Segment Open

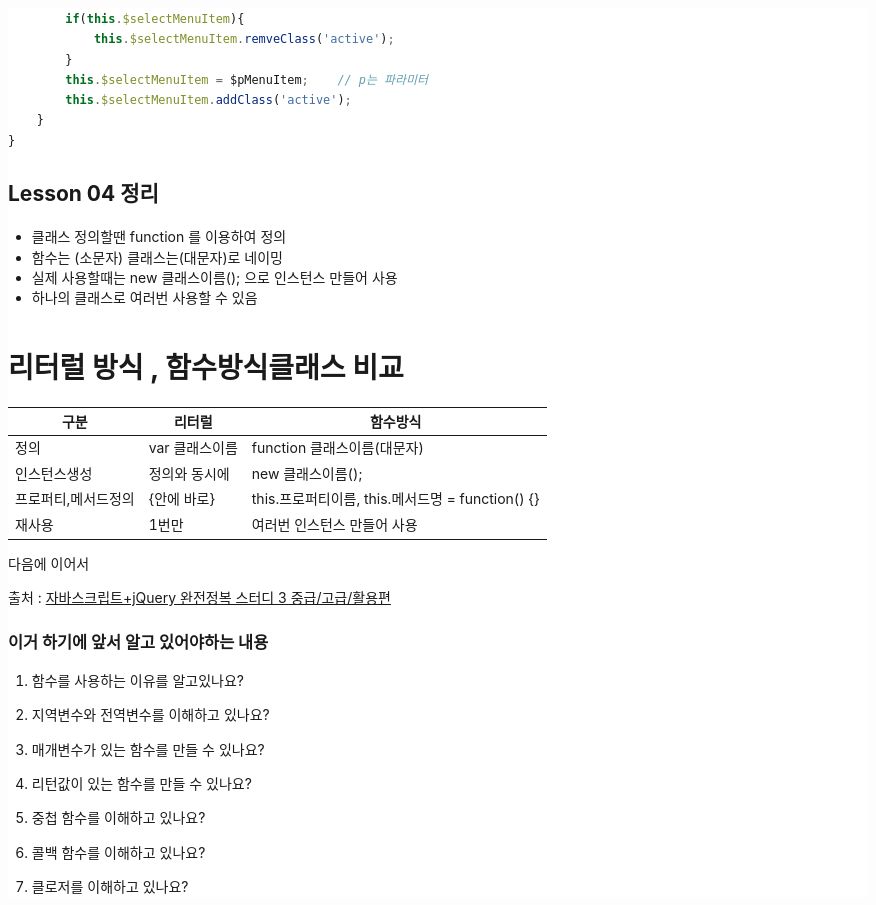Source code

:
 ```javascript
        if(this.$selectMenuItem){
            this.$selectMenuItem.remveClass('active');
        }
        this.$selectMenuItem = $pMenuItem;    // p는 파라미터
        this.$selectMenuItem.addClass('active');
    }
}
```



## Lesson 04 정리

- 클래스 정의할땐 function 를 이용하여 정의
- 함수는 (소문자) 클래스는(대문자)로 네이밍
- 실제 사용할때는 new 클래스이름(); 으로 인스턴스 만들어 사용
- 하나의 클래스로 여러번 사용할 수 있음



# 리터럴 방식 , 함수방식클래스 비교

| 구분                | 리터럴         | 함수방식                                         |
| ------------------- | -------------- | ------------------------------------------------ |
| 정의                | var 클래스이름 | function 클래스이름(대문자)                      |
| 인스턴스생성        | 정의와 동시에  | new 클래스이름();                                |
| 프로퍼티,메서드정의 | {안에 바로}    | this.프로퍼티이름, this.메서드명 = function() {} |
| 재사용              | 1번만          | 여러번 인스턴스 만들어 사용                      |



다음에 이어서



출처 : [자바스크립트+jQuery 완전정복 스터디 3 중급/고급/활용편](https://book.naver.com/bookdb/book_detail.nhn?bid=9650886)



### 이거 하기에 앞서 알고 있어야하는 내용

1. 함수를 사용하는 이유를 알고있나요?

2. 지역변수와 전역변수를 이해하고 있나요?

3. 매개변수가 있는 함수를 만들 수 있나요?

4. 리턴값이 있는 함수를 만들 수 있나요?

5. 중첩 함수를 이해하고 있나요?

6. 콜백 함수를 이해하고 있나요?

7. 클로저를 이해하고 있나요?

   ###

Segment Closed

● **WHAT IS NEEDED**:
Scan the records above and show every line in which the word "this" occurs.

● **OUTPUT BELOW**:
        if(this.$selectMenuItem){
            this.$selectMenuItem.remveClass('active');
        this.$selectMenuItem = $pMenuItem;    // p는 파라미터
        this.$selectMenuItem.addClass('active');
| 프로퍼티,메서드정의 | {안에 바로}    | this.프로퍼티이름, this.메서드명 = function() {} |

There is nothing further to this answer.